Provided entries:

====

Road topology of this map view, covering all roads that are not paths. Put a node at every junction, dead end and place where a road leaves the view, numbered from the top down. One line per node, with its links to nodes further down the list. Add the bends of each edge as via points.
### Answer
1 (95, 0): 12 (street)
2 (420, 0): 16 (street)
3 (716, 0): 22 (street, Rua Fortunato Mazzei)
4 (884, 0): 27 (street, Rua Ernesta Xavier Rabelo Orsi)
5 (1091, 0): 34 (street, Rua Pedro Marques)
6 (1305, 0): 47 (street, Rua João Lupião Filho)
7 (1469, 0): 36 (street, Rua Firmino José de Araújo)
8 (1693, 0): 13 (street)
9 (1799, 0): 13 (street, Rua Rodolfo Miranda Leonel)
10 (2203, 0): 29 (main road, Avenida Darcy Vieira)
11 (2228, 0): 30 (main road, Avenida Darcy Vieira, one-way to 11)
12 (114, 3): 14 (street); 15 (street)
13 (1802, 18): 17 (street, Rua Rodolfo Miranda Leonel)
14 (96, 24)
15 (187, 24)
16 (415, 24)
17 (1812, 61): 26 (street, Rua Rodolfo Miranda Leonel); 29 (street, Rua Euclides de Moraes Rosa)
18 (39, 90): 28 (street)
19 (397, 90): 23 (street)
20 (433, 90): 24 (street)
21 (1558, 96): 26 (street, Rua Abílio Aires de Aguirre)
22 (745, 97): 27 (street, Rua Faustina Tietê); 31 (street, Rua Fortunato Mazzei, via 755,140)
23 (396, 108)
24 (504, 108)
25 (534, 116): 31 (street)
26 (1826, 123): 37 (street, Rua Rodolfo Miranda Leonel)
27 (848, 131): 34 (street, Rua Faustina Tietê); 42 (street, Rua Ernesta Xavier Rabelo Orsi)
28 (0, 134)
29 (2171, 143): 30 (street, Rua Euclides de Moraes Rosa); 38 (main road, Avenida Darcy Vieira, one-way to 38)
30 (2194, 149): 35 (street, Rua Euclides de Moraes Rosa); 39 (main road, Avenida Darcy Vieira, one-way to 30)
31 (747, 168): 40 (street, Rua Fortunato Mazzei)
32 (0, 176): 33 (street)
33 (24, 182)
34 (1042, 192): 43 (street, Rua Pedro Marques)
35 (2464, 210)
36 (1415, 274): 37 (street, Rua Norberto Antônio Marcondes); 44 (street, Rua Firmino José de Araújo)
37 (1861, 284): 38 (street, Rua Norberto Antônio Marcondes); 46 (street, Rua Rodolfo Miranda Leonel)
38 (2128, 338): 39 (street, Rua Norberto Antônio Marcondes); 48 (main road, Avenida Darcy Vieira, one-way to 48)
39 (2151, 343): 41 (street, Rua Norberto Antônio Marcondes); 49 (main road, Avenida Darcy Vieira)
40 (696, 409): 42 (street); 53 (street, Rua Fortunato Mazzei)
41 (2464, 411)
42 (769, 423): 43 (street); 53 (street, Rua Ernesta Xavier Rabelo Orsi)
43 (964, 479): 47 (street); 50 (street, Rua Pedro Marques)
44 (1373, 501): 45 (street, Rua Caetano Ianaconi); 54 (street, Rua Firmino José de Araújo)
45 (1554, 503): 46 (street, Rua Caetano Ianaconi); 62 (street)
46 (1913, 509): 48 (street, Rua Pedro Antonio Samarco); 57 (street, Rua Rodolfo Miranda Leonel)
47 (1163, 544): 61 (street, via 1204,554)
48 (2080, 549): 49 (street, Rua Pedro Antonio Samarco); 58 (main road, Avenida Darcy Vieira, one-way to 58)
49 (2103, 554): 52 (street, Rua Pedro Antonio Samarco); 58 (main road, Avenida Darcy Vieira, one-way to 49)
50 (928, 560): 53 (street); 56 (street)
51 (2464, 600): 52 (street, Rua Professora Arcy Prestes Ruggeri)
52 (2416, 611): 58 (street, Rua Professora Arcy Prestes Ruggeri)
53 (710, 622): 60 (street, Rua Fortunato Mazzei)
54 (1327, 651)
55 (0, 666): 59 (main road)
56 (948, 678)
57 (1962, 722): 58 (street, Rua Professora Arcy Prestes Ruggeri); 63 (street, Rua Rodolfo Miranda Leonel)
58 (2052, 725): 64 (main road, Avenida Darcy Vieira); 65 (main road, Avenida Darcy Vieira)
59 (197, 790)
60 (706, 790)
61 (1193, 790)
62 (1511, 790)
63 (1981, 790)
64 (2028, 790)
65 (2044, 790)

====

Directions: Reproduce each line from the data that has "Araújo" in it.

Response for this exercise:
7 (1469, 0): 36 (street, Rua Firmino José de Araújo)
36 (1415, 274): 37 (street, Rua Norberto Antônio Marcondes); 44 (street, Rua Firmino José de Araújo)
44 (1373, 501): 45 (street, Rua Caetano Ianaconi); 54 (street, Rua Firmino José de Araújo)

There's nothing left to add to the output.